A Flying Fijians prop has made his dream move to Europe with Bucharest. Four months ago Manasa Saulo was cutting sugarcane in rural Fiji, waiting anxiously to discover if his
14 Nov 2014 07:00
‘Rugby Allows Me To Leave Home’
Vodafone Flying Fijians prop Manasa Saulo (with ball), charges against France in the test last week.

A Flying Fijians prop has made his dream move to Europe with Bucharest.

Four months ago Manasa Saulo was cutting sugarcane in rural Fiji, waiting anxiously to discover if his life-changing move to Europe had fallen through.

Working on the plantation was a way to take his mind off things as visa issues looked like scuppering the dream of signing a professional rugby contract with Timisoara Bucharest. He had already resigned from his post with the Fiji Navy but, after one missed flight, the paperwork was eventually approved.

Like many of his teammates who face Wales on Sunday, Saulo plies his trade overseas and sends money back to his family in Suva.

“Working on the sugarcane plantation helped me get away from the stress of the visa,” said the prop.

“You have to cut it, pull it, load it. It’s a tiring job! I had spent six years in the Fiji Navy and rugby was my lucky chance.

‘We would spend a whole month on a ship and you would see no land, only the ocean. There were no rugby balls either, just the gym set up in the engine room.

“One day I told my family that I was going to Iraq and they said, “No, don’t go”. I told them we will all die one day, but rugby gave me my ticket out. I have to thank the Lord for giving me the opportunity.”

Saulo has benefited from the improved facilities available as a professional and has now established himself in the Fijian national team.

Sunday’s match at the Millennium Stadium will provide an early test ahead of the World Cup for Fiji, which is in the ‘group of death’ alongside Wales, Australia and England. Saulo spent six years working in the navy before he got the chance to play professional rugby

Fiji-born Semesa Rokoduguni, who made his England debut last Saturday against New Zealand, could well be lining up against his countrymen next year. He is the latest star player to pledge his allegiance overseas, but coach John McKee does not bear a grudge against the Bath winger for his decision.

‘By western standards, the living conditions in Fiji are very low. There’s a lot of financial hardship. These guys build houses and provide cars for their village and family. We have great rugby players, but very little income, so it’s difficult to run high-quality programmes.

“We’re operating on about £650,000 (FJD1.973million) a year and that covers our coaching staff, touring and everything else. The players aren’t here for the money.
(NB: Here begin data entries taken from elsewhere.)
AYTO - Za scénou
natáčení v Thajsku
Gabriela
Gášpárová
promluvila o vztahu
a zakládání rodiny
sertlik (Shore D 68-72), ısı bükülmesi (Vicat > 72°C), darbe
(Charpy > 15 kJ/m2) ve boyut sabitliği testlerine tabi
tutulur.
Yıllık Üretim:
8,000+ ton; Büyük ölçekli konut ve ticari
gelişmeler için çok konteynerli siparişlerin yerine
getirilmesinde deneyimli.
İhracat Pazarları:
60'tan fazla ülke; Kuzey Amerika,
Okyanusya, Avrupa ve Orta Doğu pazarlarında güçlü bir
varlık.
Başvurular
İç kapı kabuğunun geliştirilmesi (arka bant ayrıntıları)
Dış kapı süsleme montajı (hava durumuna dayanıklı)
They’re here for the pride of playing for their country.

“They get a daily allowance of about £80 (FJD243), so when England come knocking on the door, are you going to say no and play for Fiji for £80 a day?’

Wales coach Warren Gatland has been working with GPS data to compare regional rugby with the Southern Hemisphere, but Fiji only have the resources to wire up five players to the analysis system, and just one member of staff who is qualified to analyse the results.
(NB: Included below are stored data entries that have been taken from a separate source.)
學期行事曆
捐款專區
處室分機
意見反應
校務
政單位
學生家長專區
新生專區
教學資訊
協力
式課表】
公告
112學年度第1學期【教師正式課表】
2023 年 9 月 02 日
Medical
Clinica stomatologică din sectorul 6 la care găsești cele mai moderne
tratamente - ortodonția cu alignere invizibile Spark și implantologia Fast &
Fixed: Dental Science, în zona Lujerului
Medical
It can also be difficult for Fiji to convince big clubs to release their players to join up with the squad.

These are just a few of the challenges of working on a shoestring, but financial constraints are nothing new and Fiji have learned to live with it, famously knocking Wales out of the 2007 World Cup.

“Rugby is in the genes for these guys,’ said McKee. ‘There’s a history that goes back to the warrior culture 100 or more years ago. For them, rugby has become a natural expression of what, in the distant past, would have been two villages fighting each other.

‘The manliness of being a warrior in Fiji has in some ways been replaced by rugby. They’re very proud of their roots.

“Our pool is massively tough, we know that, but we’re not coming to make up the numbers. If teams are beating each other, then the points situation can become very interesting. The 2007 victory over Wales has given the fans back home some very high expectations. We might have to watch a few of those clips on Friday evening,” McKee said.